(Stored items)
-------

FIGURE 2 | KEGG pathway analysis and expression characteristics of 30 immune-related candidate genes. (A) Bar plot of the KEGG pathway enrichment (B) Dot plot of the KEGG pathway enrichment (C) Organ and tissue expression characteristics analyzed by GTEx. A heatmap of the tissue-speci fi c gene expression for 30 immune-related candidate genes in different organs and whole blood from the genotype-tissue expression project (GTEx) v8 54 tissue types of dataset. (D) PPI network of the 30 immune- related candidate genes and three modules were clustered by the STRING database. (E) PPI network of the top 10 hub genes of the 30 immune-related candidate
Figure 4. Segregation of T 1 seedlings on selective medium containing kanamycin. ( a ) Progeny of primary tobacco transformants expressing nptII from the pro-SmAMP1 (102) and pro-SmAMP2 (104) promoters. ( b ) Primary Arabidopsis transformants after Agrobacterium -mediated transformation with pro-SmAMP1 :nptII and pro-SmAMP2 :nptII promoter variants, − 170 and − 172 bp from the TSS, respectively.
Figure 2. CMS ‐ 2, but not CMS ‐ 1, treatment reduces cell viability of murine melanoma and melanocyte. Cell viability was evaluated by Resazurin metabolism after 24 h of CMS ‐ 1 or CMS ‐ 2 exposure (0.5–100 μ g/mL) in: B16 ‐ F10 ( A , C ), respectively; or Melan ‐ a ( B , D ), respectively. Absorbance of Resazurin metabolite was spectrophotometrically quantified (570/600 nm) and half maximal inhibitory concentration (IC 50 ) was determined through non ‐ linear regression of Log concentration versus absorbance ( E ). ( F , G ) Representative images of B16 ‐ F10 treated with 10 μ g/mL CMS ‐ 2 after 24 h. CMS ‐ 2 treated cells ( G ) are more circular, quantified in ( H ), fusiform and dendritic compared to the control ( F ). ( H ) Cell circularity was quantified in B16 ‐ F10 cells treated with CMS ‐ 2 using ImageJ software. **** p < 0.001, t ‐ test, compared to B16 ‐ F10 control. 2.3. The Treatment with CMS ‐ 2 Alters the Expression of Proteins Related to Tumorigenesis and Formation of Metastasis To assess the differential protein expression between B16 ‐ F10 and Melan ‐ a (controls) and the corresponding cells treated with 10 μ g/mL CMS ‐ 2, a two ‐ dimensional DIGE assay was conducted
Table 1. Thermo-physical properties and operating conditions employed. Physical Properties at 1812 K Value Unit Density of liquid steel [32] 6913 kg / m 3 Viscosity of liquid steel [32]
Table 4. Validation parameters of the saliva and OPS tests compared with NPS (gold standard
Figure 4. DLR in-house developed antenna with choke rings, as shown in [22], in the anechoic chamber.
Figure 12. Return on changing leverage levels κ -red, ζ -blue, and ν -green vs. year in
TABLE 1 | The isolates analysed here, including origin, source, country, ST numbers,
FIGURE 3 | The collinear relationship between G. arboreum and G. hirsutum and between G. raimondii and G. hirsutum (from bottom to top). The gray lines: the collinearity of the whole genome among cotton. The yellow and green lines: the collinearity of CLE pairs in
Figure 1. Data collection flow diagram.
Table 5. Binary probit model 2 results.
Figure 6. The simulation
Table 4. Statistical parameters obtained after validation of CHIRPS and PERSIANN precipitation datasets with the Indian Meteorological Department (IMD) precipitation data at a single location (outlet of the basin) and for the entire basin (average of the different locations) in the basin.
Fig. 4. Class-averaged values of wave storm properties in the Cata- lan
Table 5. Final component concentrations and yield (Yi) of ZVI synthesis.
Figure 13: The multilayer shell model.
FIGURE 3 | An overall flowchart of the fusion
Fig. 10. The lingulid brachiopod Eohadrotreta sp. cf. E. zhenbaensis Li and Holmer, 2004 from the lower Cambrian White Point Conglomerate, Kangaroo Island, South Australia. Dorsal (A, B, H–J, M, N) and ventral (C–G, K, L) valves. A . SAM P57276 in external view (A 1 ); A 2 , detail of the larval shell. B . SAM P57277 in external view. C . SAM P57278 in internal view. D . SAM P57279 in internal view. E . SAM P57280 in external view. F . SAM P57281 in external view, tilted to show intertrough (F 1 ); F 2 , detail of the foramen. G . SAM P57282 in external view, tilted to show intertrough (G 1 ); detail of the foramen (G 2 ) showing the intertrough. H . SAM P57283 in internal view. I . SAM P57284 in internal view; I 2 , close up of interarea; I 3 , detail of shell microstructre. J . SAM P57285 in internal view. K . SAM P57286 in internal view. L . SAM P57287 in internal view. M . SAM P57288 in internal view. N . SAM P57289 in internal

-------

* **PROBLEM DESCRIPTION**: Each line that includes the string "properties" should be copied from the data.

* **RESPONSE**:
Table 1. Thermo-physical properties and operating conditions employed. Physical Properties at 1812 K Value Unit Density of liquid steel [32] 6913 kg / m 3 Viscosity of liquid steel [32]
Fig. 4. Class-averaged values of wave storm properties in the Cata- lan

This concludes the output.